UBC students struggle to access mental health financial aid
UBC offers a range of supports for students with mental-health needs
University of B.C. students with mental illnesses say the university needs to do a better job of communicating about the financial support available that they vitally need.
Those comments come after UBC President Santa Ono promised recently to be proactive about improving mental health services for students in his latest Facebook Live.
“Students in particular need our support,” Ono said in an early October blog post. “Because they are at a vulnerable period in their lives, a period of great changes and upheavals, and a period when passing and failing has serious consequences.”
“Financial aid isn’t offered to us up front,” said Daphnée Lévesque. “It was only following a crisis that I learned about the possibility.”
Lévesque, a facilitator for the UBC student-led mental-health support group Kaleidoscope, was hospitalized before finding out she was eligible for financial aid from the government program StudentAidBC.
She said if she’d known about funding opportunities in her first few years at UBC, it would have alleviated her financial stress.
“My hospital stays cost me more than just time,” said Lévesque. “During those stays, I wasn’t able to work, so I didn’t have an income. I had spent so much money on my tuition and I didn’t know if I would ever get it back.”
Financial support makes a difference
The university offers a range of supports, including financial advice and awards that students with mental-health issues can access. Students who know about these opportunities, like Tracy, a second-year social-work student, say applying is a straightforward process.
“I haven’t had to pay any of my tuition out of pocket since I started back at school,” said Tracy. “It’s been awesome.”
She said she wouldn’t be attending UBC if not for financial support. She left her studies at Simon Fraser University after being diagnosed with bipolar disorder almost 10 years ago. In 2010, she started at Langara College, where a disabilities services adviser encouraged her to apply for B.C. student grants.
Disability status is one way students with mental-health issues can access financial aid. But many don’t know that.
Tracy only discovered her mental illness is considered a permanent disability when the Langara adviser told her that. She was eligible for thousands of dollars of funding.
“I think the main barrier [is] not knowing about it,” said Tracy. “I’ve told so many people about it and they’ve said ‘I had no idea.’”
What UBC offers
UBC provides 20 bursaries for students with disabilities, none of which are mental-illness specific. UBC enrolment services’ website directs students to the Canadian Mental Health Association, which offers 12 bursaries totalling $8,700. The information is deep in the website and somewhat difficult to find.

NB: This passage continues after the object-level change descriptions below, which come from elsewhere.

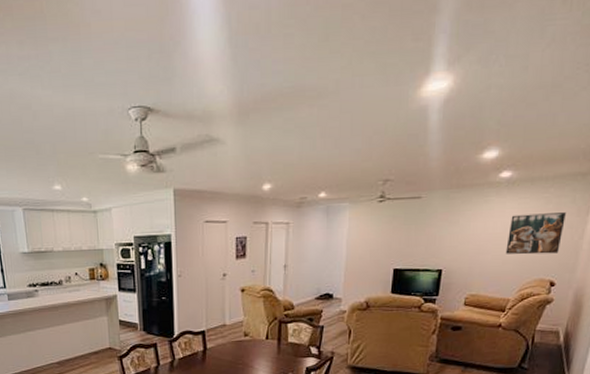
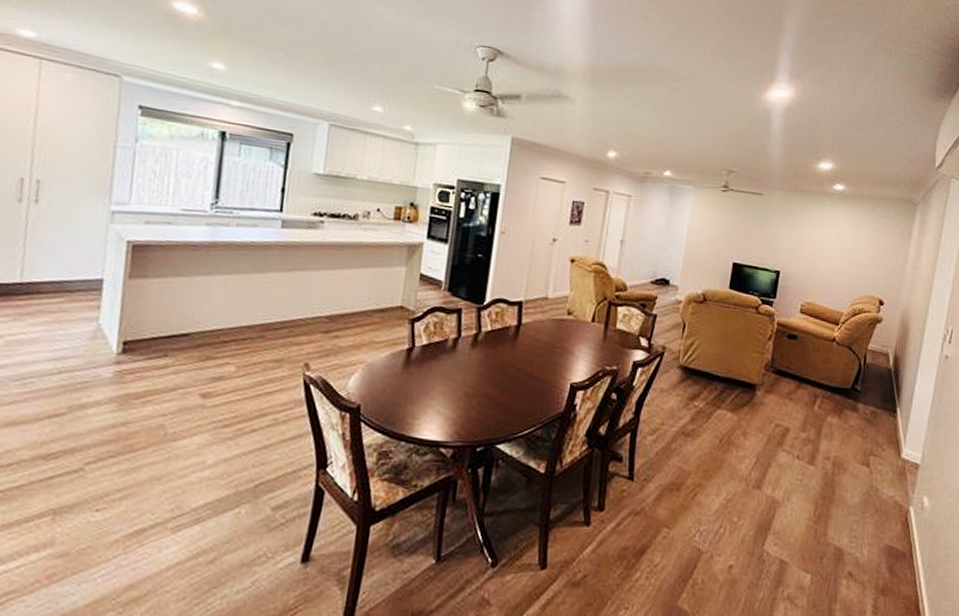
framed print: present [505,212,566,255] -> none [839,227,891,272]

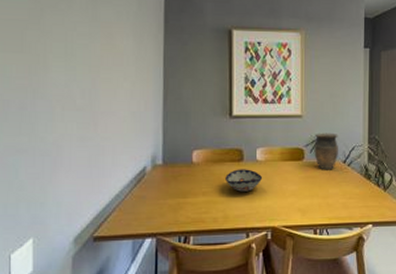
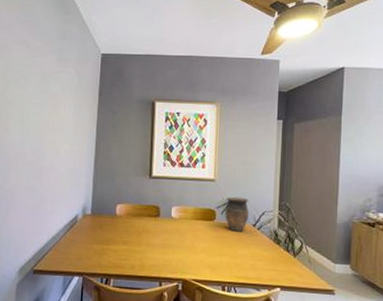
decorative bowl: present [225,169,263,192] -> none [143,224,177,245]

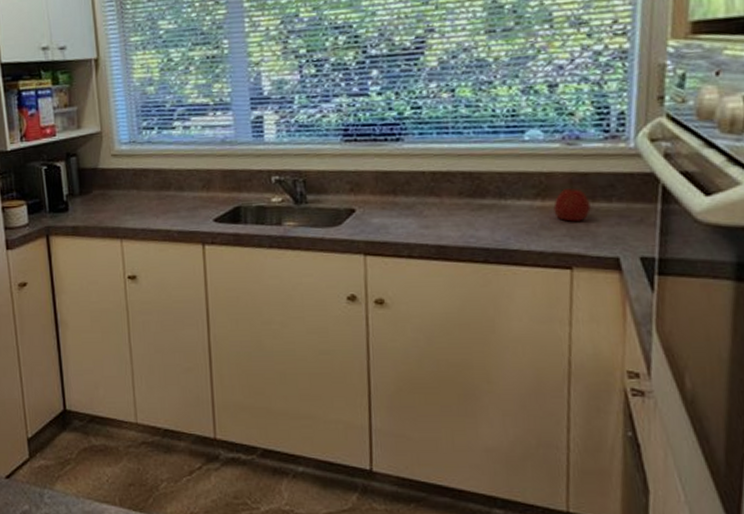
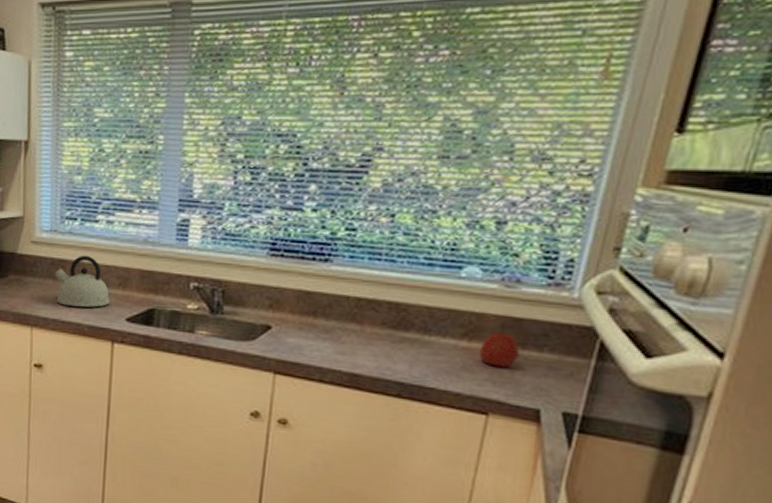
kettle: none [137,162,197,214] -> present [54,255,111,308]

“I would hope, if someone needs financial support that’s tied to their mental health concern, that they’d be willing to come and let us know about it,” said Darran Fernandez, the UBC director of enrolment services. He said it is the responsibility of students to disclose their concerns because there are funds to help them.
The challenge for universities
With one in five Canadians likely to suffer from mental illness in any given year, the challenge is great for large universities like UBC. The 15- to 24-year-old demographic is particularly vulnerable and more likely to experience mental illness than any other age group, according to the Centre for Addiction and Mental Health.
“I think there is growing recognition among post-secondary institutions of the factors that contribute to student well-being and success, and access to finances is high among them,” said Tanya Miller, provincial co-ordinator for the mental-health association’s local Healthy Minds Healthy Campuses program.
That’s something UBC’s new president has strongly emphasized.
“There are many people and organizations actively trying to do something about the epidemic of mental illness among our young people,” said Ono.
“But more action is needed, by all of us.”